猟犬のこれから〈◇ハウンド〉

▼お借りした方
ハートさん

※撤退済みキャラクターの存在を仄めかす描写があります


 感情、というものはよく分からない。食べることへの喜び(と言ってもいいのだろうか)は概ね理解できたと思うが、未だにその他の感情がよく分からない。ころころと七変化の如く表情が変わる者もいれば自分のように石みたく固い表情の者もいる。人間の感情の機微はポケモンのそれよりも更に細かく、意味が分からない。それが他人のものとなればそれが一層顕著なものとなる。涙を流すこと自体など未知以外に形容できるものが何もなくて。
 けれども目の前で見知った顔が今まで見たことないような表情で泣いているのを見ると、何か言葉をかけるべきなのかと少しだけ思考する。
「……俺は」
 嗚咽を上げることなく静かに肩を震わせるハートを見て、ハウンドは焼きそばを口に運ぼうとしていた手を止めてぽつりぽつりと語り始めた。

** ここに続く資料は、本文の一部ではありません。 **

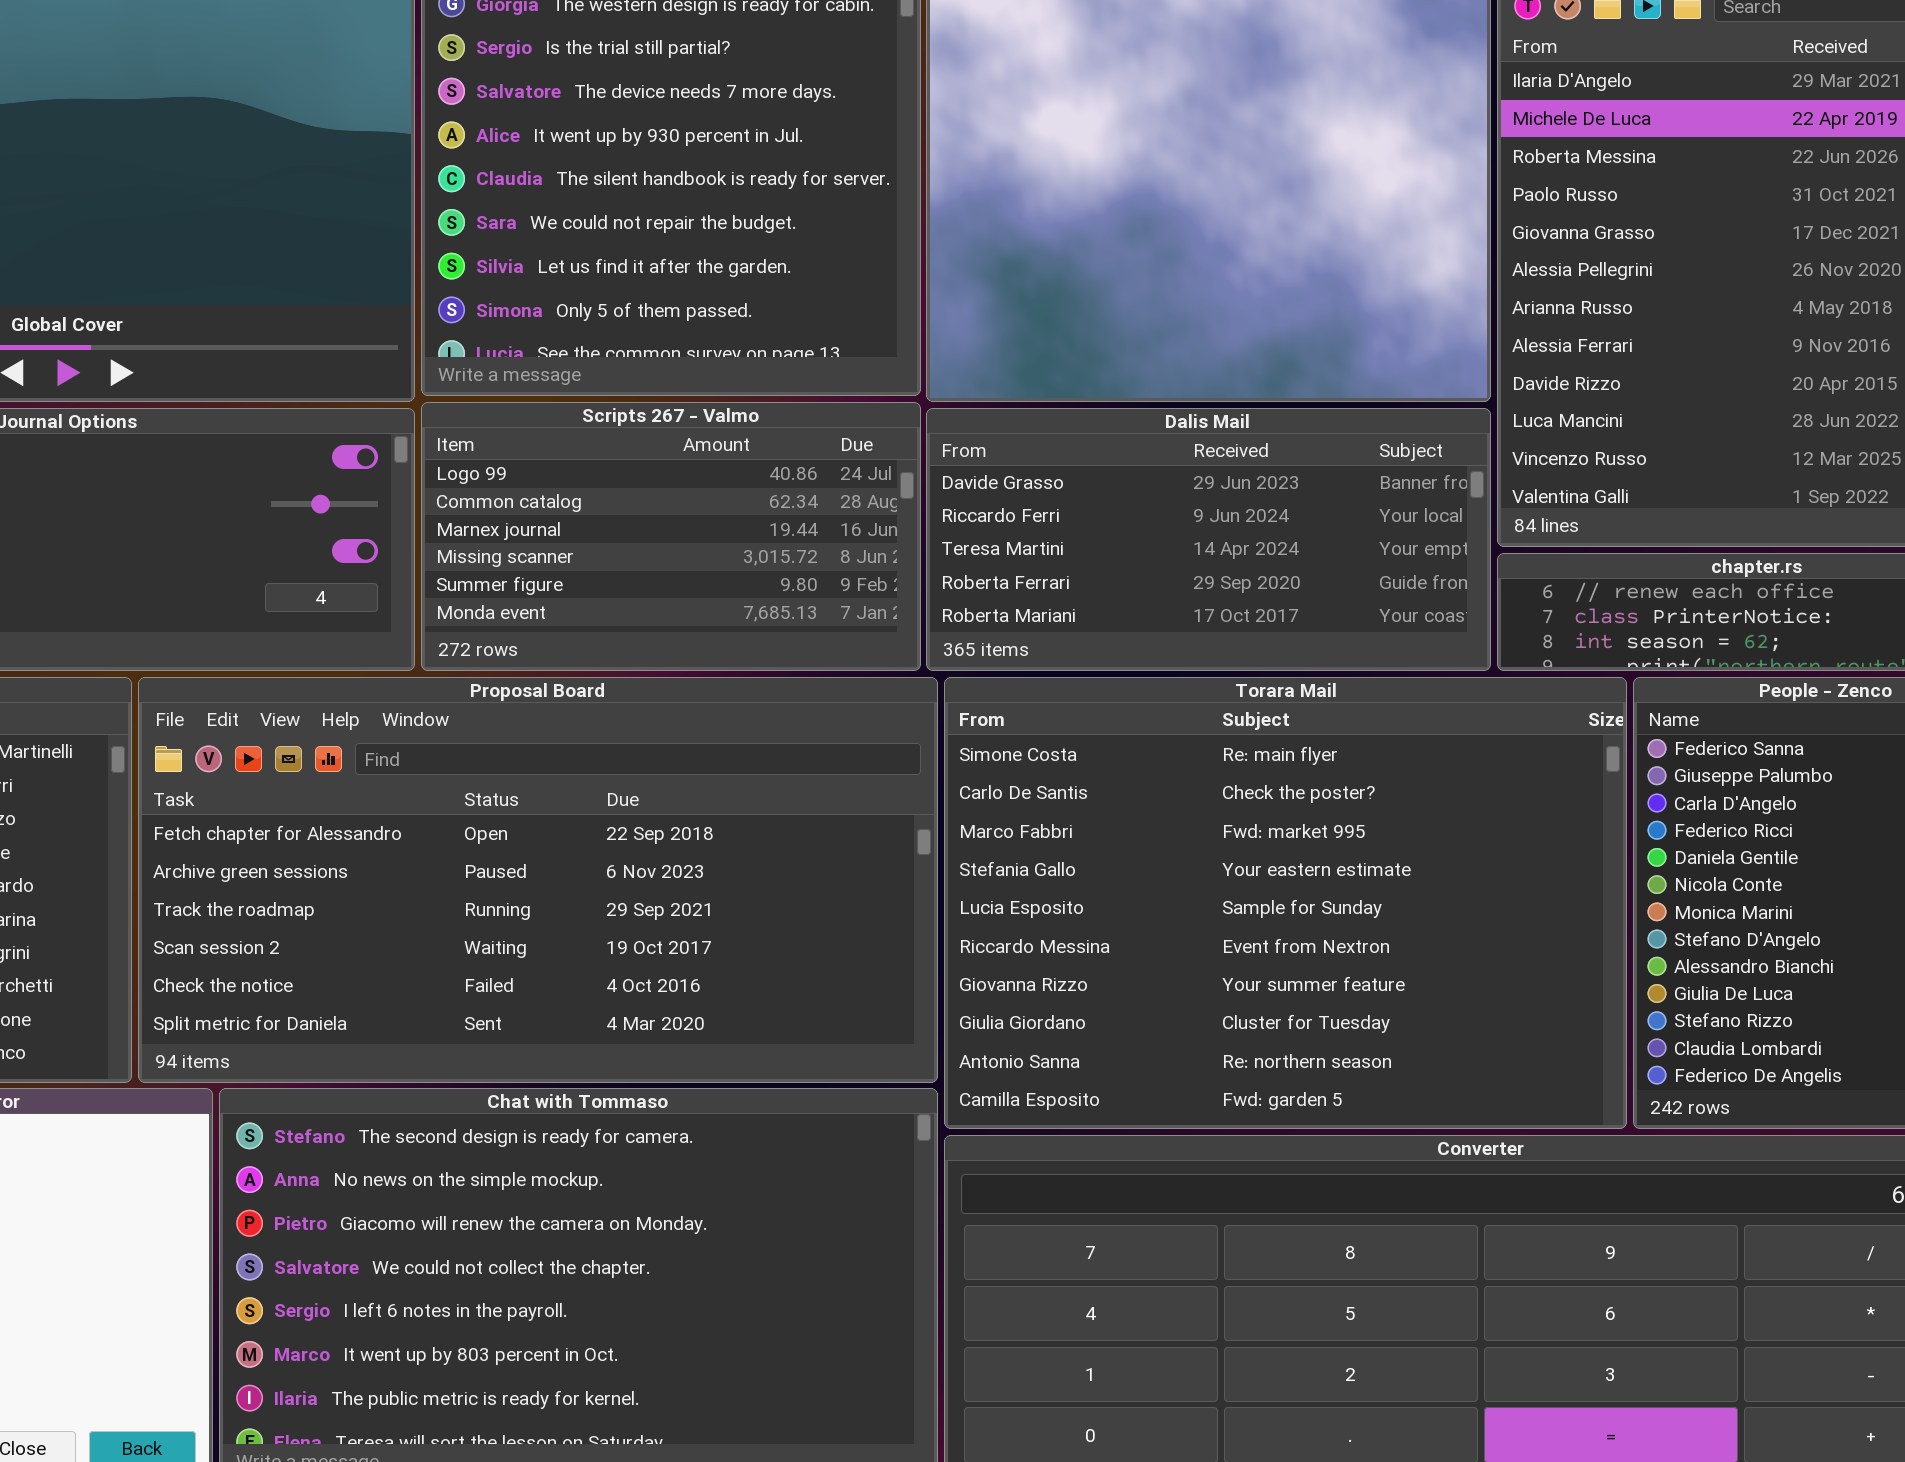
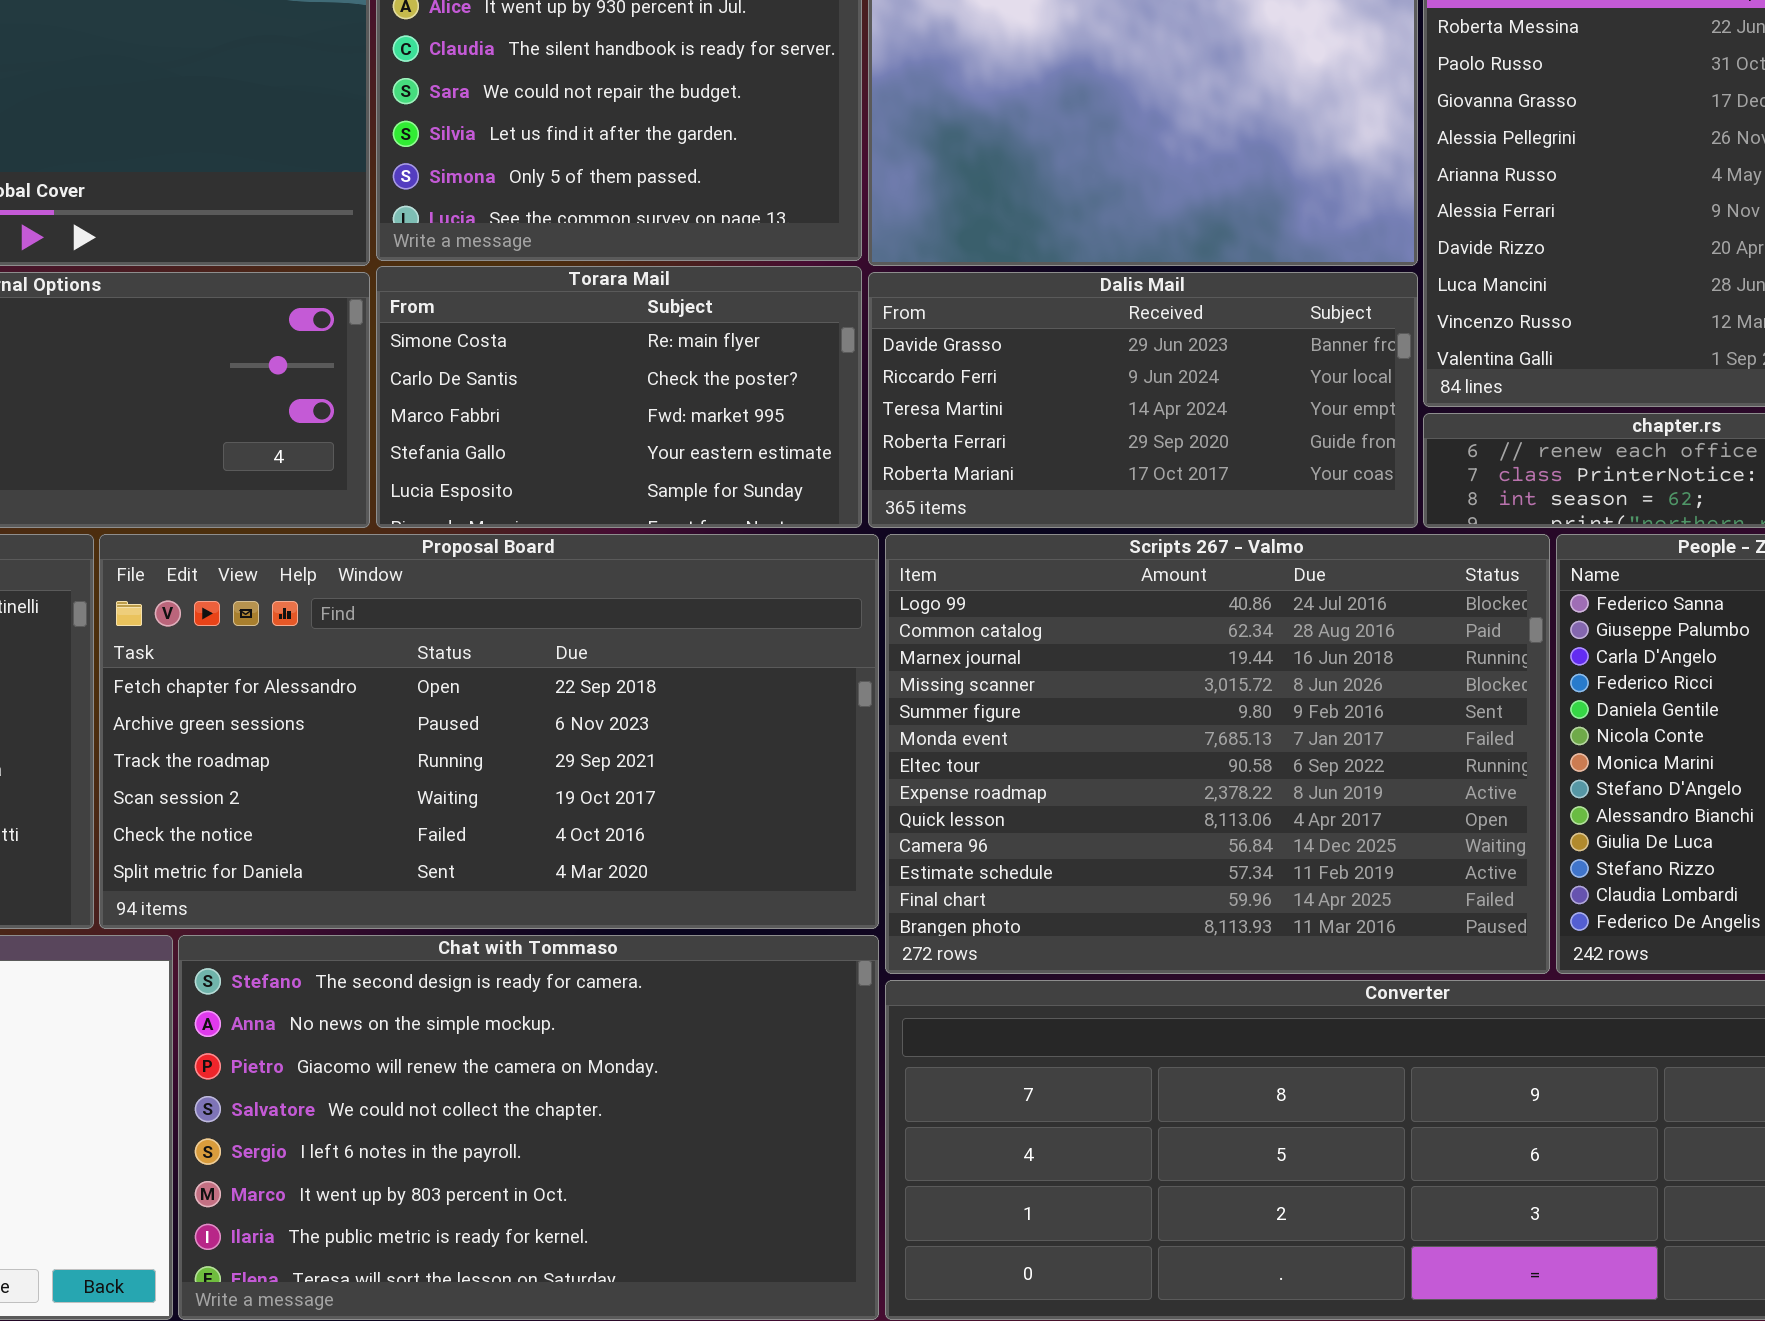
Scripts 267 - Valmo: [421,402,921,671] -> [885,534,1550,974], moved, resized
Torara Mail: [944,677,1627,1129] -> [376,266,862,528], moved, resized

「便利屋とやらで働く。クゥラという女が一緒に働きながら定職先を探そうと誘ってきたから、とりあえずソイツについて回ってみる」
「クゥラさんと?」
「知っているのか?」
「よくお店に来てくれるの」
 聞けば自分の雇い主もハートの知り合いでドキストの常連だという。いやはや世間は狭いものだ、と思うことなくハウンドは「……そうか」と呟いて再び焼きそばを頬張り始めた。
「……お前は」
「え……?」
「お前はどうするんだ、これから」
 いや、これでは意図があまり通じないかもしれない。ハートがドキストの店員で居続けると思っていたが、ずっとそうとは限らない。もしかすると彼女もどこかへ旅立ってしまうかもしれない。再び夢を見つけて追いかけたり、それこそ旅立ったあの男を追って行ってしまうのだろうか……ふとそんな考えが過って小さく首を振る。考え過ぎだ。まだ彼女がどんな道を歩むかも聞いていないというのに。
 しかし、今はハートにかけてやる言葉が少ない知恵しか入っていない自分の頭では見つからない。

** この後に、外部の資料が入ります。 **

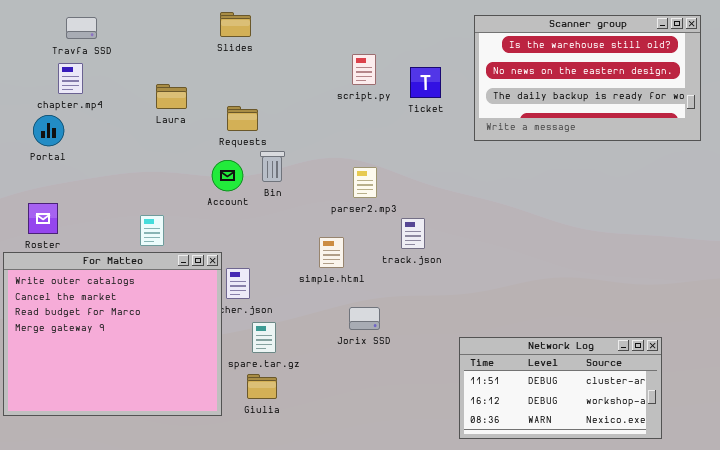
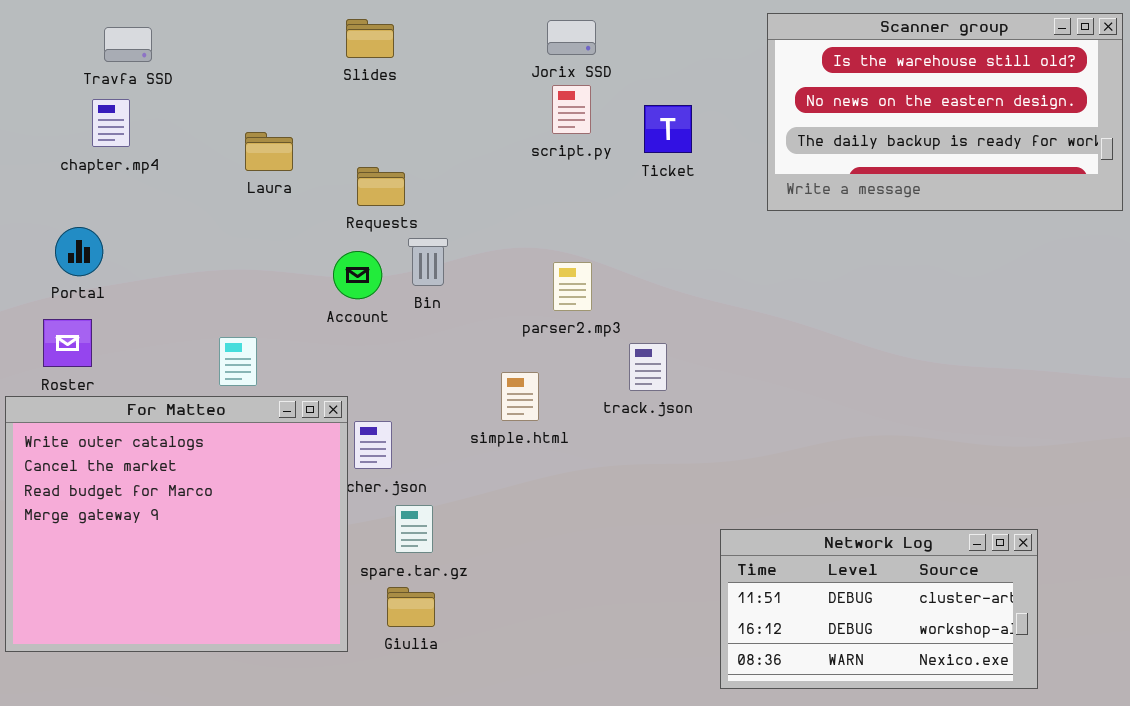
Scanner group: [474,15,701,141] -> [767,13,1123,211], moved
Portal: [33,115,64,146] -> [55,227,103,276], moved
Jorix SSD: [349,307,380,330] -> [547,20,596,55], moved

「……泣いていても俺にはどうにもできん。俺にはお前が泣いている理由すら分からない」
 そう、分からないのだ。ハートが何を思って涙を流すのか。何に対して流した涙なのか。泣き方も泣く理由すら理解できない猟犬には他者に寄り添えるだけの情緒もなく、時として傷つけるような言葉しか持ち合わせていないのだ。

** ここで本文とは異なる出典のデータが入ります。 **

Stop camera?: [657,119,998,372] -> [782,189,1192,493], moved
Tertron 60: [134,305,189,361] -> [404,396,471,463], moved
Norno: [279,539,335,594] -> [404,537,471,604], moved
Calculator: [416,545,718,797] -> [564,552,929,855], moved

「俺はお前と違って帰る場所も頼れる者も無い。だからクゥラからこれから生きる術を学ぶ。俺は、その道を選んだ。俺にも選べたからお前も選べる筈だ」
 ──ずっと、誰かの命令だけを聞き続けて生きてきたような気がする。記憶を全て失くしても、自分で何かを選ぶより他者に言われて行動することの方がずっと楽だったと思っていたからだ。
 けど、そんな自分の頭でも進める道が少ないことは理解できている。だから選択肢を広げる為に誰かの元で学び直すのだ。ダグジムのトレーナーだった経験に合わせて、これから得るであろう社会での経験を。
「……お前が弱い奴じゃないと俺は思っている。だから俺はダグシティを出てあちこち見て回る。でも、多分俺はお前の前からいなくなることはないと思う。……ドキストの弁当は美味いし安いからな」
 相変わらずの食べ物基準かと言いたげに、ボールから出されたウインディが離れた場所でポーチと戯れながら呆れ顔を浮かべているのが見えたが、特に気にすることもなかった。ダグシティを離れる機会が増えればウインディがポーチと遊んでやれる機会はもっと減る。何度も二匹が遊んでいる姿を見ているので、ダグシティに残るかと尋ねたら自分についていくという意思表示で頭を噛まれた。
 ハウンドも自身も、ウインディも、自分で考えて『これから』を決めた。旅立つ前にハートへ確認しようと考えたのは単なる思いつきか、ずっと胸の内に引っかかっていたことなのかは分からない。けどこれだけは聞いておきたい、確かめておきたい。
「……ハート、お前は決めたのか?」
 これからの自分の生き方を。そんな意味を込めて、ハウンドは狐面の奥からハートの目を見た。